DATA SUPPLIED: Begin

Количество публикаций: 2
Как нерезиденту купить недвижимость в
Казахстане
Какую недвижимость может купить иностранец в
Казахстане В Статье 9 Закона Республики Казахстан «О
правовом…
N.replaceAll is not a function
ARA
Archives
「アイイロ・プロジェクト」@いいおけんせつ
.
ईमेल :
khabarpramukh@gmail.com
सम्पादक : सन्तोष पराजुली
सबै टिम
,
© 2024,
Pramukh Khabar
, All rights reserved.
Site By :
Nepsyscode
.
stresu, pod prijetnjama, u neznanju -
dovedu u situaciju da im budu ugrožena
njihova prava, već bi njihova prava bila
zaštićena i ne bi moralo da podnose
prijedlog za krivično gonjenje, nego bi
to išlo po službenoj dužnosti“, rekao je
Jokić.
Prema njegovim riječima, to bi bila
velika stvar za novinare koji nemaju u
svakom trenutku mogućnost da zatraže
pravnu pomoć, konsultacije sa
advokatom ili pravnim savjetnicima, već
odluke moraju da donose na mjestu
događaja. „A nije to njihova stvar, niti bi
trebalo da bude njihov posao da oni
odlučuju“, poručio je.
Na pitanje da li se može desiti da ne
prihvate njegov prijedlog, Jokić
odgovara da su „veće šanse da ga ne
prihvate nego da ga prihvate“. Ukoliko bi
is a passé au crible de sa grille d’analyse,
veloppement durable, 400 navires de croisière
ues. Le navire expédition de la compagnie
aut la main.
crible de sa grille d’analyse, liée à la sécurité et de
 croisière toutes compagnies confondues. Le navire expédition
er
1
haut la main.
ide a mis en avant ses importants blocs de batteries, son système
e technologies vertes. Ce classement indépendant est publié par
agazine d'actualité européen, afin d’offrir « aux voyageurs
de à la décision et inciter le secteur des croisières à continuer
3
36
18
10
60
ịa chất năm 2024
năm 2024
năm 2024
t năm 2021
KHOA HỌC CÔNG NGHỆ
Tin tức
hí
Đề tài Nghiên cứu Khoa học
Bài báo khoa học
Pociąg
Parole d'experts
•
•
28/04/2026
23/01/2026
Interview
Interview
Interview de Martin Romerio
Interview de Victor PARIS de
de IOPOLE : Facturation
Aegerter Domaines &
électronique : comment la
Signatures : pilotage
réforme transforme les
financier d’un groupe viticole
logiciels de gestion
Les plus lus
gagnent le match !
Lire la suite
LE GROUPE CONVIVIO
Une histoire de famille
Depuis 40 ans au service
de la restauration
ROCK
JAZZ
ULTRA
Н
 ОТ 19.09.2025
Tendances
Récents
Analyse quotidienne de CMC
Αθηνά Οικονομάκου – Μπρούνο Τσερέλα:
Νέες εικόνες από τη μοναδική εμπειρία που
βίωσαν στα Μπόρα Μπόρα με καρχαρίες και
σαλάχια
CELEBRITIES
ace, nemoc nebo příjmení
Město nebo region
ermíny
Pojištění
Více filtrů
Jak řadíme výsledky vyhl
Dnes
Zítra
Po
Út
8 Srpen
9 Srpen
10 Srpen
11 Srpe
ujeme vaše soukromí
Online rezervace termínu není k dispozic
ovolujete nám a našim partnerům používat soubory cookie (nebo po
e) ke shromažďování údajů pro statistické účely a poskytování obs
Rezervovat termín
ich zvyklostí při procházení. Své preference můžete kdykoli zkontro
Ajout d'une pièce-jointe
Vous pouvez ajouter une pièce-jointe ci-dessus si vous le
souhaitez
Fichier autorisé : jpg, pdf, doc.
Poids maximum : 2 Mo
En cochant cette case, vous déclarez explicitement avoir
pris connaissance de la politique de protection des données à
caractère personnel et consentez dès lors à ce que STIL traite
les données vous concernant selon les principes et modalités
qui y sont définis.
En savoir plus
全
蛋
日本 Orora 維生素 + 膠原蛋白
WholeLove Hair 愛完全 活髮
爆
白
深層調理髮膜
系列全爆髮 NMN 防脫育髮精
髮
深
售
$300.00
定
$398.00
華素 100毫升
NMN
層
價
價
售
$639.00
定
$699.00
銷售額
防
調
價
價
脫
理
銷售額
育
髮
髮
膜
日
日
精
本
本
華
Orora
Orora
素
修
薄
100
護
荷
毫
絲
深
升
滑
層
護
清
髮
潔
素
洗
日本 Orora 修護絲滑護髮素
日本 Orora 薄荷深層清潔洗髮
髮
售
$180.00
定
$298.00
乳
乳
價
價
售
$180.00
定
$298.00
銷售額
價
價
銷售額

DATA SUPPLIED: End

REQUIRED WORK: Reproduce exactly the lines that run from the start of the records to the line with "LE GROUPE CONVIVIO", both included.

TASK ANSWER:
Количество публикаций: 2
Как нерезиденту купить недвижимость в
Казахстане
Какую недвижимость может купить иностранец в
Казахстане В Статье 9 Закона Республики Казахстан «О
правовом…
N.replaceAll is not a function
ARA
Archives
「アイイロ・プロジェクト」@いいおけんせつ
.
ईमेल :
khabarpramukh@gmail.com
सम्पादक : सन्तोष पराजुली
सबै टिम
,
© 2024,
Pramukh Khabar
, All rights reserved.
Site By :
Nepsyscode
.
stresu, pod prijetnjama, u neznanju -
dovedu u situaciju da im budu ugrožena
njihova prava, već bi njihova prava bila
zaštićena i ne bi moralo da podnose
prijedlog za krivično gonjenje, nego bi
to išlo po službenoj dužnosti“, rekao je
Jokić.
Prema njegovim riječima, to bi bila
velika stvar za novinare koji nemaju u
svakom trenutku mogućnost da zatraže
pravnu pomoć, konsultacije sa
advokatom ili pravnim savjetnicima, već
odluke moraju da donose na mjestu
događaja. „A nije to njihova stvar, niti bi
trebalo da bude njihov posao da oni
odlučuju“, poručio je.
Na pitanje da li se može desiti da ne
prihvate njegov prijedlog, Jokić
odgovara da su „veće šanse da ga ne
prihvate nego da ga prihvate“. Ukoliko bi
is a passé au crible de sa grille d’analyse,
veloppement durable, 400 navires de croisière
ues. Le navire expédition de la compagnie
aut la main.
crible de sa grille d’analyse, liée à la sécurité et de
 croisière toutes compagnies confondues. Le navire expédition
er
1
haut la main.
ide a mis en avant ses importants blocs de batteries, son système
e technologies vertes. Ce classement indépendant est publié par
agazine d'actualité européen, afin d’offrir « aux voyageurs
de à la décision et inciter le secteur des croisières à continuer
3
36
18
10
60
ịa chất năm 2024
năm 2024
năm 2024
t năm 2021
KHOA HỌC CÔNG NGHỆ
Tin tức
hí
Đề tài Nghiên cứu Khoa học
Bài báo khoa học
Pociąg
Parole d'experts
•
•
28/04/2026
23/01/2026
Interview
Interview
Interview de Martin Romerio
Interview de Victor PARIS de
de IOPOLE : Facturation
Aegerter Domaines &
électronique : comment la
Signatures : pilotage
réforme transforme les
financier d’un groupe viticole
logiciels de gestion
Les plus lus
gagnent le match !
Lire la suite
LE GROUPE CONVIVIO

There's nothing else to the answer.